(Beginning of Data records)

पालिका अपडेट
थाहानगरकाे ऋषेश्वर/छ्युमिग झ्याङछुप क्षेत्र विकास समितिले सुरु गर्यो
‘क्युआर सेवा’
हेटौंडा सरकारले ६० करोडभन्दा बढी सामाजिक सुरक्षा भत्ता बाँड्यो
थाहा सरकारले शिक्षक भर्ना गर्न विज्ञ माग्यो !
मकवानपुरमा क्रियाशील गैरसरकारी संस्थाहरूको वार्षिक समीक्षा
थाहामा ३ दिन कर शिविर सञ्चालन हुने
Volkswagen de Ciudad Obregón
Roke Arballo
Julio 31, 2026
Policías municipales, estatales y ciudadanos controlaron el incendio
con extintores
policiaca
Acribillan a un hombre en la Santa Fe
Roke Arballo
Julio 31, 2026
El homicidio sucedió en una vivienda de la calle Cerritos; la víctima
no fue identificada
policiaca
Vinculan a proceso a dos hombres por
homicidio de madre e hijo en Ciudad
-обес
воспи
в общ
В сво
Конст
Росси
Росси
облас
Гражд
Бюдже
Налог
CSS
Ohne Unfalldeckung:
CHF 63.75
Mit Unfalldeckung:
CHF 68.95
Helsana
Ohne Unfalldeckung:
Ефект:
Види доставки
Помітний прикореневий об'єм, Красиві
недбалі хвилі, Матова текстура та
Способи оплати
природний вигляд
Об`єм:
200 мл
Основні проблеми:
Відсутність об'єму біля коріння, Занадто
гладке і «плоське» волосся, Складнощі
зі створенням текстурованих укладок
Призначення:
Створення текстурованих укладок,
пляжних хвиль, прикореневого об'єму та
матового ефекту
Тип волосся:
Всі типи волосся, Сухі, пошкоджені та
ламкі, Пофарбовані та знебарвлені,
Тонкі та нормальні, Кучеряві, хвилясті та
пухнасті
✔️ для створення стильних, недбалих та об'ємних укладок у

(End of Data records)

Your assignment: Leaving every word in place, output the whole listing above.

Answer for the task:
पालिका अपडेट
थाहानगरकाे ऋषेश्वर/छ्युमिग झ्याङछुप क्षेत्र विकास समितिले सुरु गर्यो
‘क्युआर सेवा’
हेटौंडा सरकारले ६० करोडभन्दा बढी सामाजिक सुरक्षा भत्ता बाँड्यो
थाहा सरकारले शिक्षक भर्ना गर्न विज्ञ माग्यो !
मकवानपुरमा क्रियाशील गैरसरकारी संस्थाहरूको वार्षिक समीक्षा
थाहामा ३ दिन कर शिविर सञ्चालन हुने
Volkswagen de Ciudad Obregón
Roke Arballo
Julio 31, 2026
Policías municipales, estatales y ciudadanos controlaron el incendio
con extintores
policiaca
Acribillan a un hombre en la Santa Fe
Roke Arballo
Julio 31, 2026
El homicidio sucedió en una vivienda de la calle Cerritos; la víctima
no fue identificada
policiaca
Vinculan a proceso a dos hombres por
homicidio de madre e hijo en Ciudad
-обес
воспи
в общ
В сво
Конст
Росси
Росси
облас
Гражд
Бюдже
Налог
CSS
Ohne Unfalldeckung:
CHF 63.75
Mit Unfalldeckung:
CHF 68.95
Helsana
Ohne Unfalldeckung:
Ефект:
Види доставки
Помітний прикореневий об'єм, Красиві
недбалі хвилі, Матова текстура та
Способи оплати
природний вигляд
Об`єм:
200 мл
Основні проблеми:
Відсутність об'єму біля коріння, Занадто
гладке і «плоське» волосся, Складнощі
зі створенням текстурованих укладок
Призначення:
Створення текстурованих укладок,
пляжних хвиль, прикореневого об'єму та
матового ефекту
Тип волосся:
Всі типи волосся, Сухі, пошкоджені та
ламкі, Пофарбовані та знебарвлені,
Тонкі та нормальні, Кучеряві, хвилясті та
пухнасті
✔️ для створення стильних, недбалих та об'ємних укладок у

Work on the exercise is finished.